GIVEN PASSAGE:
We execute the aforementioned workflow by region. The `process_by_region()` function creates monthy binned statistics datasets (for both 1-D and 2-D schemes), aggregates them by region, and merges them into a single Xarray.Dataset.

In [26]:
def process_by_region(ds,regions=REGIONS,binparams=BINPARAMS=prthresh=PRTHRESH,author=AUTHOR,email=EMAIL):
    regionstatslist = []
    for region in regions:
        regiondata     = get_region(ds,region,regions)
        monthstatslist = []
        for month in np.unique(ds.time.dt.month.values):
            monthdata  = get_month(regiondata,month)
            monthstats = calc_binned_stats(monthdata,'both',binparams,prthresh,author,email)
            monthstatslist.append(monthstats.expand_dims({'month':[month]}))
        regionstats = xr.concat(monthstatslist,dim='month')
        regionstatslist.append(regionstats.expand_dims({'region':[region]}))
    return xr.concat(regionstatslist,dim='region')

In [28]:
hrimergstats = process_by_region(hrimergprbl)
lrimergstats = process_by_region(lrimergprbl)
lrgpcpstats  = process_by_region(lrgpcpprbl)

## Save Statistics Datasets

Save each binned statistics dataset a netCDF file to `SAVEDIR`.

In [29]:
def save(ds,filename,savedir=SAVEDIR):
    filepath = f'{savedir}/{filename}'
    ds.to_netcdf(filepath)

In [30]:
save(hrimergstats,'HR_ERA5_IMERG_binned_stats.nc')
save(lrimergstats,'LR_ERA5_IMERG_binned_stats.nc')
save(lrgpcpstats,'LR_ERA5_GPCP_binned_stats.nc')

PROVIDED MATERIAL:
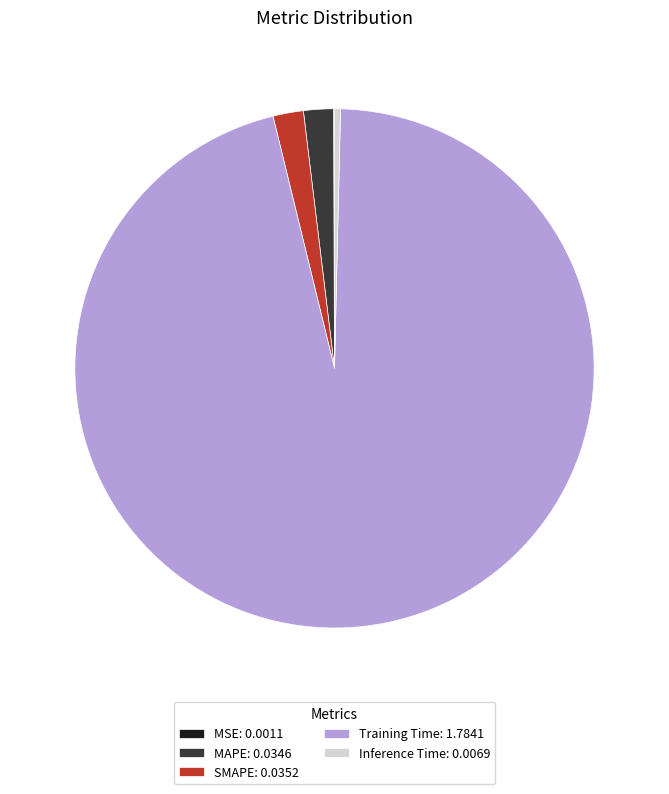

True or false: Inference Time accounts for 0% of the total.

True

...

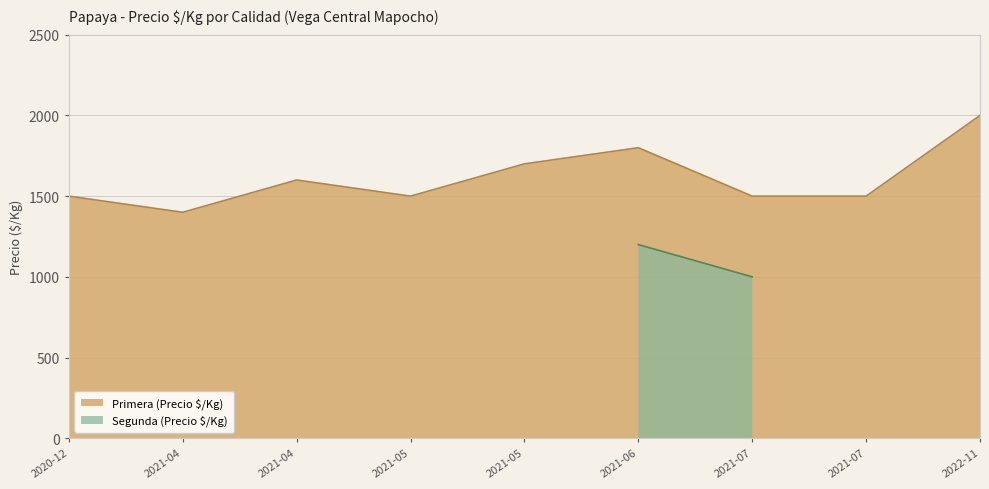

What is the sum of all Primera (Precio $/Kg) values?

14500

EXERCISE REQUIREMENTS:
Reproduce the binned statistics notebook text starting with "monthstatslist = []" and going on through "return xr.concat(regionstatslist,dim='region')".

SOLVED EXERCISE:
monthstatslist = []
        for month in np.unique(ds.time.dt.month.values):
            monthdata  = get_month(regiondata,month)
            monthstats = calc_binned_stats(monthdata,'both',binparams,prthresh,author,email)
            monthstatslist.append(monthstats.expand_dims({'month':[month]}))
        regionstats = xr.concat(monthstatslist,dim='month')
        regionstatslist.append(regionstats.expand_dims({'region':[region]}))
    return xr.concat(regionstatslist,dim='region')